Elio reconnut les boucles en formes de gouttes d’eau qui était assortie avec un pendentif. C’était de la première collection officielle de son amie Annika. Depuis son mariage, elle nageait dans le bonheur, à sa grande joie. Elle le méritait.
- Ce sera pour un autre soir, Elio.
- Oui. Bien sûr, dit-il d’un air absent. Je te trouve très belle, Meghna. Eh bien ! Je te souhaite une excellente soirée.
À ce moment-là, Rosario frappa puis entra leur annoncer que la voiture venue chercher Meghna était là. Avec un rire, elle alla récupérer sa pochette puis demanda à la vieille dame comment elle la trouvait. Il aurait voulu répondre qu’elle était sublime mais il ne dit rien de plus et sortir.
Une minute plus tard, il la vit monter à l’arrière d’une limousine noire qui quitta la cour un instant plus tard.
Elle s’était faite belle et avait l’air très heureux de sortir. Il se demanda qui était cet ami avec qui elle allait se rendre à cette soirée. Un ami ou plus. Un amant ? Il ressentit un brin de jalousie de l’imaginer dans les bras d’un autre homme et grommela de la tournure de ses pensées.
Meghna était adulte et libre et pouvait sortir avec qui elle voulait sans que cela ne l’affecte. Et de plus, elle était beaucoup trop jeune pour lui en plus du lien familial entre eux. Il n’aurait d’ailleurs jamais rien su de cette soirée si elle ne s’était malencontreusement pas retrouvée en ce moment comme lui à la maison.
Il dina donc seul une nouvelle fois, se promena un long moment aux abords de la propriété puis alla se coucher dans sa chambre. Mais, malgré sa fatigue, il n’arrivait pas à trouver le sommeil.
Les images du passé revenaient le hanter.
Le jour où il avait rencontré Isabella lors d’une soirée à Rome. C’était un ami qui leur avait fait faire connaissance. Il s’était sentit tout de suite attiré par elle. Avec ses longs cheveux blonds et ses yeux verts, elle était très belle. Tous les hommes de la soirée avaient tenté de la séduire mais c’était lui qu’elle avait choisi alors qu’il avait une réputation de playboy notoire pas tout à fait fausse.
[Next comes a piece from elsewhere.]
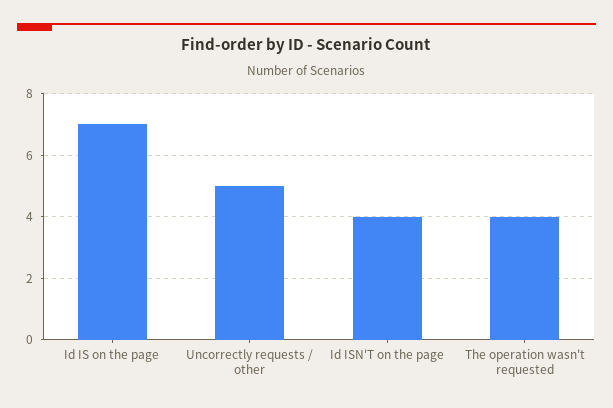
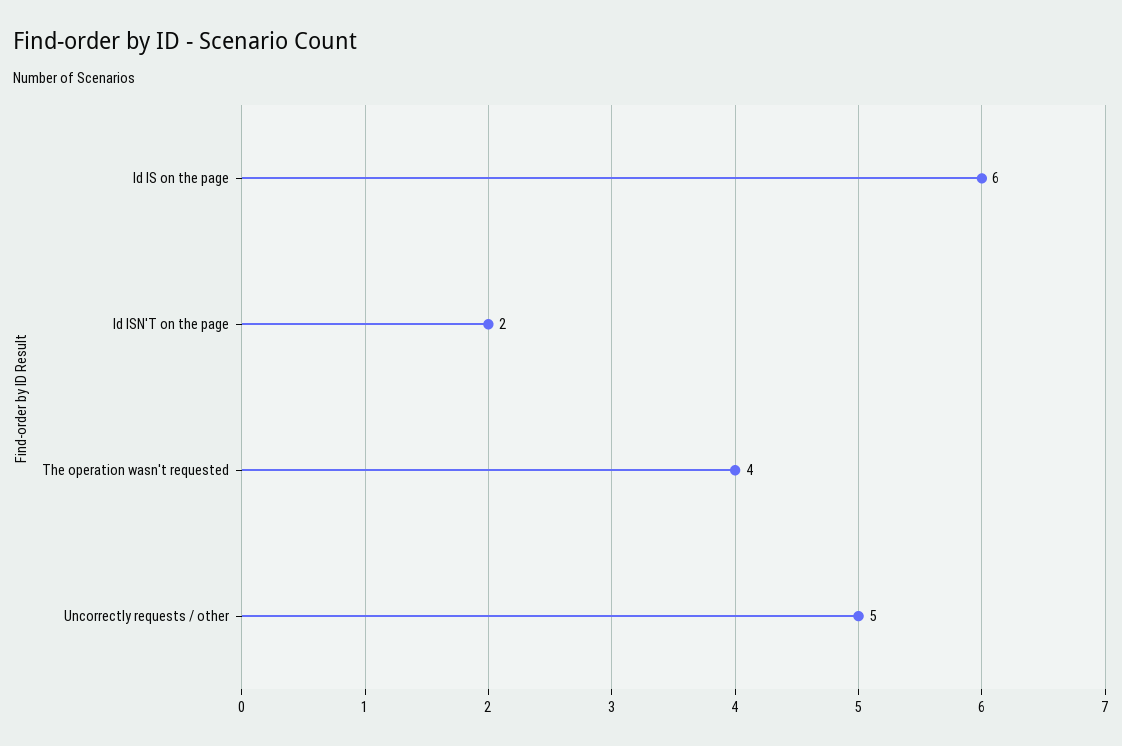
Id IS on the page: 7 -> 6
Id ISN'T on the page: 4 -> 2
À cette époque, il avait eu envie de se marier et de fonder une famille. Sans doute pour remplacer la sienne. Il avait toujours su que la perte de sa famille si tôt avait créé un vide mais avait tant bien que mal tenté d’y faire face jusqu’à leur rencontre. Ils s’étaient donc mariés assez vite. Mais, leur bonheur a été de courte durée.
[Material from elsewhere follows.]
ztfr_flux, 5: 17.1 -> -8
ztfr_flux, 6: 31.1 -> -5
Il revoyait à nouveau chaque instant de l’accident. Lorsque leur voiture avait été percutée par cette autre voiture. Un homme qui conduisait en état d’ébriété. Isabella était morte avant que les secours n’arrivent. Lui s'enétait sorti avec de multiples fractures et blessures mais depuis il avait perdu un certain goût de vivre.
Trois ans. Près de trois courtes années. C’est tout ce que la vie leur avait accordé. Il avait aimé Isabella mais pas autant qu’elle le méritait, il le savait.
Se relevant, il descendit au salon et se servit un verre de whisky puis se dirigeant vers la terrasse, avec la bouteille. Il se mit à boire tranquillement en regardant la nuit au-delà du jardin.